--- begin Listed records ---

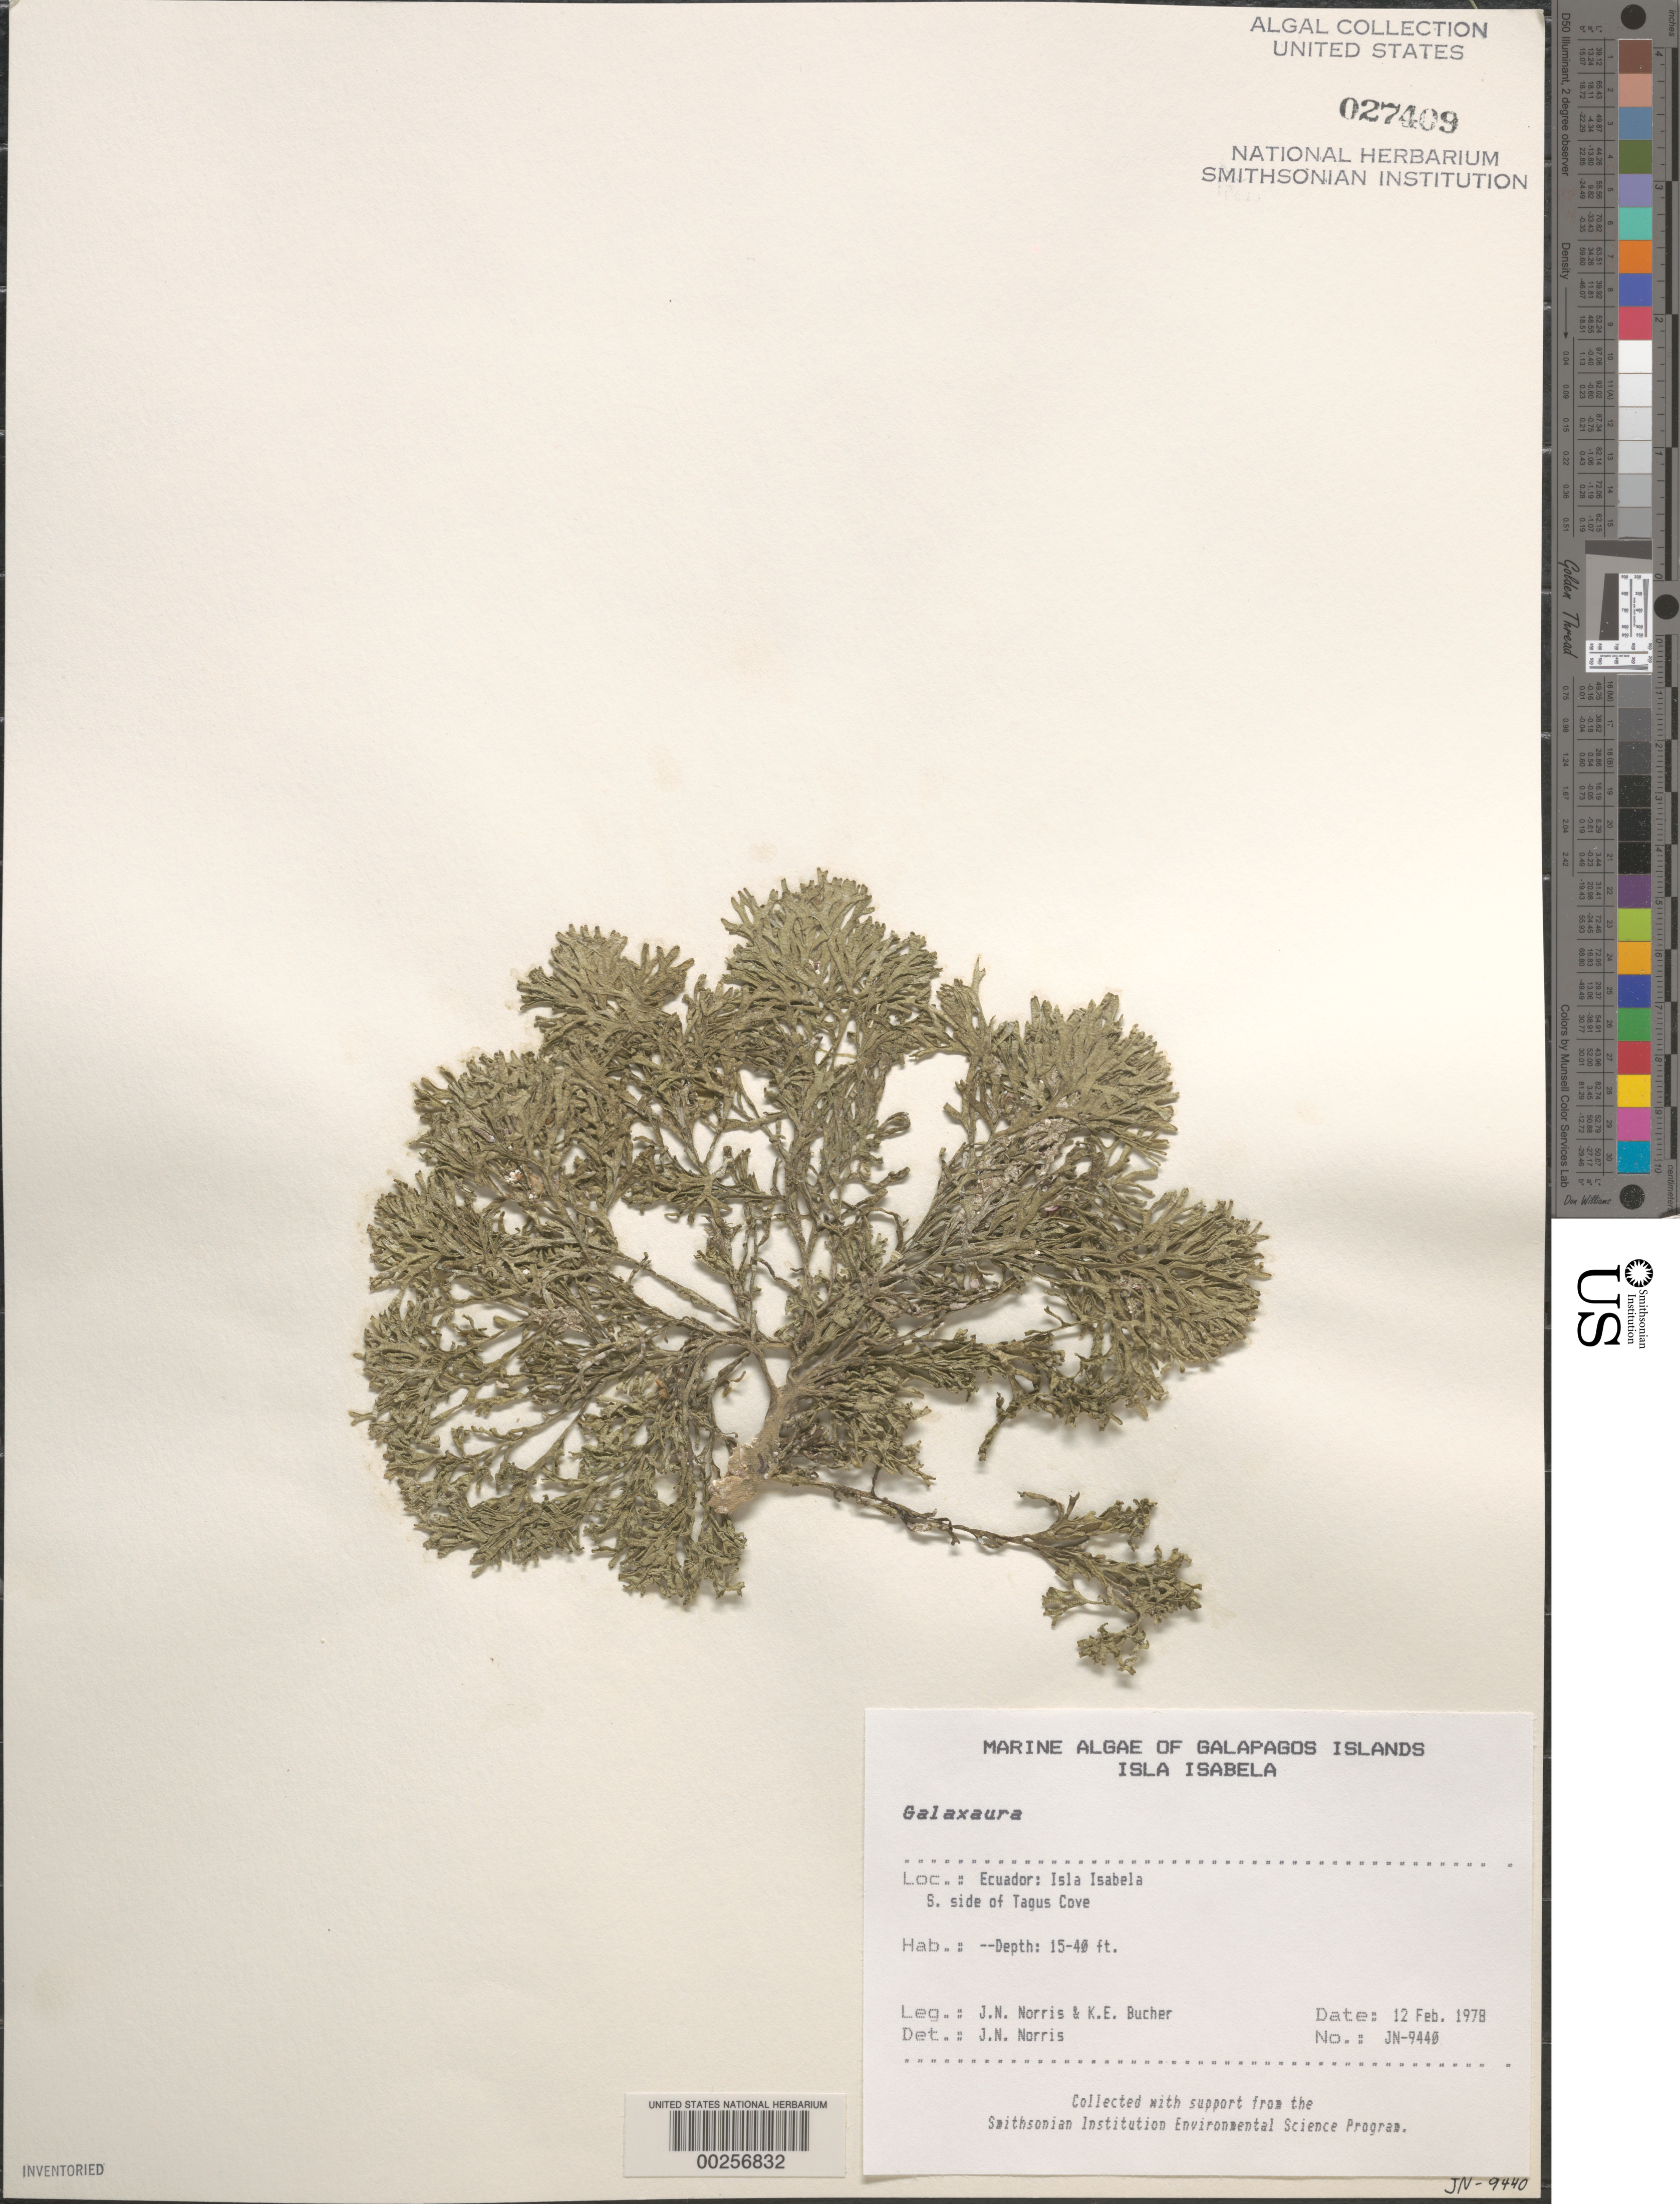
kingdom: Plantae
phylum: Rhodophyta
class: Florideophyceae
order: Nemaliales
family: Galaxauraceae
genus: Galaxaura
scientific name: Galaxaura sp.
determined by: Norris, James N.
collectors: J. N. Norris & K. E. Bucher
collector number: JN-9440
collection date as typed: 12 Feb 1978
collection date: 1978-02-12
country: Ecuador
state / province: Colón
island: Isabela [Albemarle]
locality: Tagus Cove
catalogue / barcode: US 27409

--- end Listed records ---

- Aim of the task:
Convert the data above into a Markdown table with the columns No and Entry, one line per row numbered from 1. Skip blank lines and leave the picture out.

- Written response:
| No | Entry |
|---|---|
| 1 | kingdom: Plantae |
| 2 | phylum: Rhodophyta |
| 3 | class: Florideophyceae |
| 4 | order: Nemaliales |
| 5 | family: Galaxauraceae |
| 6 | genus: Galaxaura |
| 7 | scientific name: Galaxaura sp. |
| 8 | determined by: Norris, James N. |
| 9 | collectors: J. N. Norris & K. E. Bucher |
| 10 | collector number: JN-9440 |
| 11 | collection date as typed: 12 Feb 1978 |
| 12 | collection date: 1978-02-12 |
| 13 | country: Ecuador |
| 14 | state / province: Colón |
| 15 | island: Isabela [Albemarle] |
| 16 | locality: Tagus Cove |
| 17 | catalogue / barcode: US 27409 |